Shadow Cabinet Office Minister Jonathan Ashworth MP argues the Labour leadership contest has let the Conservative Government off the hook in its first 100 days on issues like broken promises on childcare, delays to rail electrification and false DWP claims supporting welfare reforms.

If you’d been paying attention to the news this summer you’d be forgiven for thinking that the only thing happening in politics was the Labour leadership contest. While the Labour Party debates its future, the Conservative Government, now past its first 100 days in office, have been lurching from one broken promise to the next.  

The Government mess has been typified by the shambolic handling of the collapse of Kids’ Company, but it’s only the tip of the iceberg.  This has truly been a summer of incompetence for the Conservatives and Labour mustn’t allow David Cameron and George Osborne to get away with broken promises made just months ago.
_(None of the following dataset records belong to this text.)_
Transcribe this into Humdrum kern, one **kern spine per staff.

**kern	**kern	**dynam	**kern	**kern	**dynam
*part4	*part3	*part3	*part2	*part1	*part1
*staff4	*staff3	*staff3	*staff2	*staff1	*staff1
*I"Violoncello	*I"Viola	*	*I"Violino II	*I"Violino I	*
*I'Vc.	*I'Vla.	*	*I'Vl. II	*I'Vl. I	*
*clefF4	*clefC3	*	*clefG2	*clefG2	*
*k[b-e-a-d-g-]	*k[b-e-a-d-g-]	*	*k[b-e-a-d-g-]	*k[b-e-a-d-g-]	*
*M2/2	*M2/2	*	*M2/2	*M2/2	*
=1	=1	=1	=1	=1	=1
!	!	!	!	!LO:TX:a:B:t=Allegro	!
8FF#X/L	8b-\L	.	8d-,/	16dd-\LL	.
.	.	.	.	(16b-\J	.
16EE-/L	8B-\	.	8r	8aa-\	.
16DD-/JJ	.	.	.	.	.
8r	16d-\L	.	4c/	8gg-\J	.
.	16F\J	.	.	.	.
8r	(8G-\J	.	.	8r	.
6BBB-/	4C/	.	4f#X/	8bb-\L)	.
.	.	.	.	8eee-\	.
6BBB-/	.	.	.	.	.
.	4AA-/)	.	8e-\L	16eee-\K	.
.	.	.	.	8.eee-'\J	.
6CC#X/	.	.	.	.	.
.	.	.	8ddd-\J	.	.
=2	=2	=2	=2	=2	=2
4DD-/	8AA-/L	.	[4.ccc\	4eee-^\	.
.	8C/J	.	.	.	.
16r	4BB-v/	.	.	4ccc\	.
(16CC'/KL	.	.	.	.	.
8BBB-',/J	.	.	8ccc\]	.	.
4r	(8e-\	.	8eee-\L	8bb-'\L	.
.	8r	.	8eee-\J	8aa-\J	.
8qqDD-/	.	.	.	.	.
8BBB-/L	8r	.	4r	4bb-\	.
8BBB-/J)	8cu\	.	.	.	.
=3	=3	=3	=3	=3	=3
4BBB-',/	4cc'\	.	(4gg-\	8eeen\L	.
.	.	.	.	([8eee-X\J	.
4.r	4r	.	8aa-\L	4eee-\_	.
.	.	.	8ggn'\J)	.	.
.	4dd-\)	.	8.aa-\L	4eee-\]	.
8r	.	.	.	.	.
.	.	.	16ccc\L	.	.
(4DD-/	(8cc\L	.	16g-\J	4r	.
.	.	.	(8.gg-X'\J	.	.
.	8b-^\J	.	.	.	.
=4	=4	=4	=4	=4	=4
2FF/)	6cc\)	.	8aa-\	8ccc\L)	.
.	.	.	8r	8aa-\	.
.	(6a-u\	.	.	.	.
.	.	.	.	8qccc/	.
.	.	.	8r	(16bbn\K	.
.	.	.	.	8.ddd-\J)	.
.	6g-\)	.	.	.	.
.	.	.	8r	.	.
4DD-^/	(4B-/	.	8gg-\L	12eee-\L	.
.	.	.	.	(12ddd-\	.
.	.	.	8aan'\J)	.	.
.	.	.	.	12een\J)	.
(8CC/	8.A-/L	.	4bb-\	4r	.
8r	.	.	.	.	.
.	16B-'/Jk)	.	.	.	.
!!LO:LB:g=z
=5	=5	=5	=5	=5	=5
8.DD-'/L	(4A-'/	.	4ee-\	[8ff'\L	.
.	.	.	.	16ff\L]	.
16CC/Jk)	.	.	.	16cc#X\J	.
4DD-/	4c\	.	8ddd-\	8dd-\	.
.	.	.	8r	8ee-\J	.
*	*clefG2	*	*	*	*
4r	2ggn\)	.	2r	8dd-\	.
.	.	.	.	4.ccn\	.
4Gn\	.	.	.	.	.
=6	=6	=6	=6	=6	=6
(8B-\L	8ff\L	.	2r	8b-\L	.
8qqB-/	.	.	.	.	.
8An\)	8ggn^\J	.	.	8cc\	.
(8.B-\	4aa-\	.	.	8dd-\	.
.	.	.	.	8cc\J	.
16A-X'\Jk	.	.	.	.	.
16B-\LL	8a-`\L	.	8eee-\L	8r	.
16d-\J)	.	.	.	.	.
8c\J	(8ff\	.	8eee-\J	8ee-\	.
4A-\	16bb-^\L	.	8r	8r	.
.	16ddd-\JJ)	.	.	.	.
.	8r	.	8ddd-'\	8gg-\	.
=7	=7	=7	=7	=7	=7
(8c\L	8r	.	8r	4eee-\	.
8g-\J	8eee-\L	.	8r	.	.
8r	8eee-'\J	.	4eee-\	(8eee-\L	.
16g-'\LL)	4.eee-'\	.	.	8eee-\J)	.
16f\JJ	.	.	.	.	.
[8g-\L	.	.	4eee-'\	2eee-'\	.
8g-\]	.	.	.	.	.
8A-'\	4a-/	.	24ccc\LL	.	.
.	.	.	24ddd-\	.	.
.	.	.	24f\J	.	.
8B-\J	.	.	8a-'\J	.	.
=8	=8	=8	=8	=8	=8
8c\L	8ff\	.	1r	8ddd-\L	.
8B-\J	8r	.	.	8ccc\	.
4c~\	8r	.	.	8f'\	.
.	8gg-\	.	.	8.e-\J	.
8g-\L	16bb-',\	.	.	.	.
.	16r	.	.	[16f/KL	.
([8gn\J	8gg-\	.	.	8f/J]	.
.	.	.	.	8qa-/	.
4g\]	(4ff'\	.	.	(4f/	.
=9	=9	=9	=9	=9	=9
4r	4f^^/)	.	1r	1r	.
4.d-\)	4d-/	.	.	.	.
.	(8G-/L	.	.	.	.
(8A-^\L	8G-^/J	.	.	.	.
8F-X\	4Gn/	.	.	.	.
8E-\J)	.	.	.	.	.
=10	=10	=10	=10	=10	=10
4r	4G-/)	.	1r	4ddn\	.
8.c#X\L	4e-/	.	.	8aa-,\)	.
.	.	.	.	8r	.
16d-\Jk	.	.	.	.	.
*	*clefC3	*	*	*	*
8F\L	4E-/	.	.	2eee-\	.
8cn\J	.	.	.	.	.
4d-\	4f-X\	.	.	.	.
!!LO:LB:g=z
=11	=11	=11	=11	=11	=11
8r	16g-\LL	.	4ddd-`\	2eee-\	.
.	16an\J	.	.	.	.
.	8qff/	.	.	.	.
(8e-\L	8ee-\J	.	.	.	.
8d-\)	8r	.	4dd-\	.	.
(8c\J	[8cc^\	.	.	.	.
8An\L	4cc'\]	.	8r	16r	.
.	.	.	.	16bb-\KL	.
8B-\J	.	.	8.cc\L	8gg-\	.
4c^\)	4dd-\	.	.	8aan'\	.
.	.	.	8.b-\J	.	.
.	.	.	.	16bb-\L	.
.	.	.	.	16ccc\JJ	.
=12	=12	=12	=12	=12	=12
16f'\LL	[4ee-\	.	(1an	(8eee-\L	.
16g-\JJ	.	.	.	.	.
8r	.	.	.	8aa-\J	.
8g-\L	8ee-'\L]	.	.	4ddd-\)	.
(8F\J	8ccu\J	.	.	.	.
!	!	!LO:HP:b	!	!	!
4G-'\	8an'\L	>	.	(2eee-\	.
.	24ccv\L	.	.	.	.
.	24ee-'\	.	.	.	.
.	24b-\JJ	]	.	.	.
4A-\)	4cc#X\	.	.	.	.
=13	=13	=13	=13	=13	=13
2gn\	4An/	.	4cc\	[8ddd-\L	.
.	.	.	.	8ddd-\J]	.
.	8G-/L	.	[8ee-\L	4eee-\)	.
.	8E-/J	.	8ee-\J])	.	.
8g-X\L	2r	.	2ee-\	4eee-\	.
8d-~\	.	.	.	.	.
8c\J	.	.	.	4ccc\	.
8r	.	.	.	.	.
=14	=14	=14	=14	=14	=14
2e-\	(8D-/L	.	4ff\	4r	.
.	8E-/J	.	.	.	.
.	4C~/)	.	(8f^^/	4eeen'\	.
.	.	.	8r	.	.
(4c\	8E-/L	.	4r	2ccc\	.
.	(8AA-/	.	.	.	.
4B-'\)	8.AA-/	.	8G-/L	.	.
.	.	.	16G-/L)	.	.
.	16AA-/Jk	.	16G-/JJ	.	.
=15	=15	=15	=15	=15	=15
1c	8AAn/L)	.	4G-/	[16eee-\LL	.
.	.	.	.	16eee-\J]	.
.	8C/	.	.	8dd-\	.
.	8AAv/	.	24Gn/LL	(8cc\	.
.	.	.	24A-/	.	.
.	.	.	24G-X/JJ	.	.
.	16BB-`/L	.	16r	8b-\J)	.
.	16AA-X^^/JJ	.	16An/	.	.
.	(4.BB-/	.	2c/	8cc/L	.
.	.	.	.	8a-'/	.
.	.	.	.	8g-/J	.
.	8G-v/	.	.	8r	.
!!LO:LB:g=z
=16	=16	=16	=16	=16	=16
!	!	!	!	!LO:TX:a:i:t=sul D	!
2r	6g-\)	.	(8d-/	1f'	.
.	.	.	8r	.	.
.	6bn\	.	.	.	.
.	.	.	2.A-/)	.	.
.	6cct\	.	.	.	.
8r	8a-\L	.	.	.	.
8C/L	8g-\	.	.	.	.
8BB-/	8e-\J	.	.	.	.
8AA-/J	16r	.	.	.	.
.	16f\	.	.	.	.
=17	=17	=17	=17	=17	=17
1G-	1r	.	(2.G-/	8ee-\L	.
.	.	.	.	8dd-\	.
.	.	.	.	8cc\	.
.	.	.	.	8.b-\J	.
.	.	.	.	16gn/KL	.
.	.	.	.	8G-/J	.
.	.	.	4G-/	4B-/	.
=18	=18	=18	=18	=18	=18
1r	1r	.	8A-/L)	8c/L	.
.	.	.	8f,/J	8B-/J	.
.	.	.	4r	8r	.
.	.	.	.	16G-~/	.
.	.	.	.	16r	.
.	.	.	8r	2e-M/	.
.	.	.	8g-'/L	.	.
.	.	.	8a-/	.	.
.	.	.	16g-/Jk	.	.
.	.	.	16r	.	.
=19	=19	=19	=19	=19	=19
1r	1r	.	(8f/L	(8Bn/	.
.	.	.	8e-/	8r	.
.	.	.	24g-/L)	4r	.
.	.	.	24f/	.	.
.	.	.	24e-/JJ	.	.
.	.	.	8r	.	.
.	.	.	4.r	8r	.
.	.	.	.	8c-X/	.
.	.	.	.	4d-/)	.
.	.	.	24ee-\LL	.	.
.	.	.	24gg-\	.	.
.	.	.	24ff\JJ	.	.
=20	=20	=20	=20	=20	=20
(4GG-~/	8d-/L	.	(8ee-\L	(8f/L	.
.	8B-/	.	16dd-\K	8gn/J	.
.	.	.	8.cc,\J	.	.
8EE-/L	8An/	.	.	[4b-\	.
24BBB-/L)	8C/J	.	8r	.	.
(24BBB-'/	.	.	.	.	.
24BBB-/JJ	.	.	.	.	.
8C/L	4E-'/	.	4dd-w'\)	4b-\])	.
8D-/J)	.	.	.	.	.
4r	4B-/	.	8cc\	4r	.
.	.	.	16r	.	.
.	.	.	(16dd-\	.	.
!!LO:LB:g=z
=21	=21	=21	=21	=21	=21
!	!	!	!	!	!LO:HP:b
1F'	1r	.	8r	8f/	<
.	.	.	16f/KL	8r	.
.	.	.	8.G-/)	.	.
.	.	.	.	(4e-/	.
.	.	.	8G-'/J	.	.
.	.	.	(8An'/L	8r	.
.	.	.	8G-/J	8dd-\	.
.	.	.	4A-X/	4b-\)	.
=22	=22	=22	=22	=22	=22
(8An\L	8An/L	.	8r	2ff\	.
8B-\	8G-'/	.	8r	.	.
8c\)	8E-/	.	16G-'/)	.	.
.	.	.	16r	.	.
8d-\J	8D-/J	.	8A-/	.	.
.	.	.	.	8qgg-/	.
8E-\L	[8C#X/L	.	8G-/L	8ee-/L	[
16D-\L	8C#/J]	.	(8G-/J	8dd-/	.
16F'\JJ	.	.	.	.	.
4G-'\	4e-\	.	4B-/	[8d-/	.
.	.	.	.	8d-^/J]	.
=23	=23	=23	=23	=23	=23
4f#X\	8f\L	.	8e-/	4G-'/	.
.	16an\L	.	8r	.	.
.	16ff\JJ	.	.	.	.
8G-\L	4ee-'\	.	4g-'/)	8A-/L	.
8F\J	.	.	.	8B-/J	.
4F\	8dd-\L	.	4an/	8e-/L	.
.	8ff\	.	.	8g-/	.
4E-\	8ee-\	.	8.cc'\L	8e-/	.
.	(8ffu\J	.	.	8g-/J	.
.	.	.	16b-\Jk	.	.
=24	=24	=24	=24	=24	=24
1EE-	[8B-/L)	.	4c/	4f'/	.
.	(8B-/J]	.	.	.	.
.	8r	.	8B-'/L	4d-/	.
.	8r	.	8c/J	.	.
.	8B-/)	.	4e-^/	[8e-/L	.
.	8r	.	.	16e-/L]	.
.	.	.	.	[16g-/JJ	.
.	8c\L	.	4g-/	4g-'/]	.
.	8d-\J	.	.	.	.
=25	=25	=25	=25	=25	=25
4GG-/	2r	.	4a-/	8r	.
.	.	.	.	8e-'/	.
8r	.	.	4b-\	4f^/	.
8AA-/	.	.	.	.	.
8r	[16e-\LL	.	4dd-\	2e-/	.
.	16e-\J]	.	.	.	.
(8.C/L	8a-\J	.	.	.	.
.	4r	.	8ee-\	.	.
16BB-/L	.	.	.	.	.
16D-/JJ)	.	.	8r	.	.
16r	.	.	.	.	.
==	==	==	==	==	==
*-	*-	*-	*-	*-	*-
Whatever our party's own preoccupations, we must never let up in exposing how the Tories are hurting the opportunities, livelihoods and wellbeing of our pensioners, working families and young people.

Take the sudden u-turn on electrification of some of the most important midland and northern train routes, which has shown the Government’s pre-election claims about a ‘Northern Powerhouse’ and ‘Midlands Engine’ to be hollow rhetoric whilst threatening to damage other regional economies, not least in my own constituency in Leicester.

That’s not the only broken promise. 3 million families were told there would be no tax credit cuts before the election. What’s more the much publicised ‘tax free childcare’ will not be introduced until 2017, rather than this year, is another slap in the face for all those hard working people George Osborne these days tries to claim he champions.

But it’s not just family finances that have been hit.  

They’ve scrapped the 18 week referral to treatment target meaning thousands will have to wait longer for NHS care.  

They’ve downgraded the number of affordable homes that will be built, meaning more and more people will have to wait longer to get on the property ladder.  

They’ve announced that some Universities may be able to raise tuition fees even further from 2017/2018 – after already raising them to £9000 a year in their first term.

And they’ve delayed the reforms to social care, whereby costs would be capped at £72,000, until 2020 – meaning more people face uncertainty with how to pay for their social care needs later in life.

Topping all of this off, Iain Duncan Smith’s Department for Work and Pensions caught out making up claimants who supported their welfare reforms. It would be funny if it wasn’t so tragic.

The Tories stood on a platform to deliver a 'brighter. more secure future', but for many the future will now appear bleak and insecure. It has taken just weeks of a Tory government to remind us how important having a Labour government is. 

The Labour Party cannot to continue to look inwards – we must confront David Cameron on every broken promise.  The British people are counting on us to hold the Tories to account.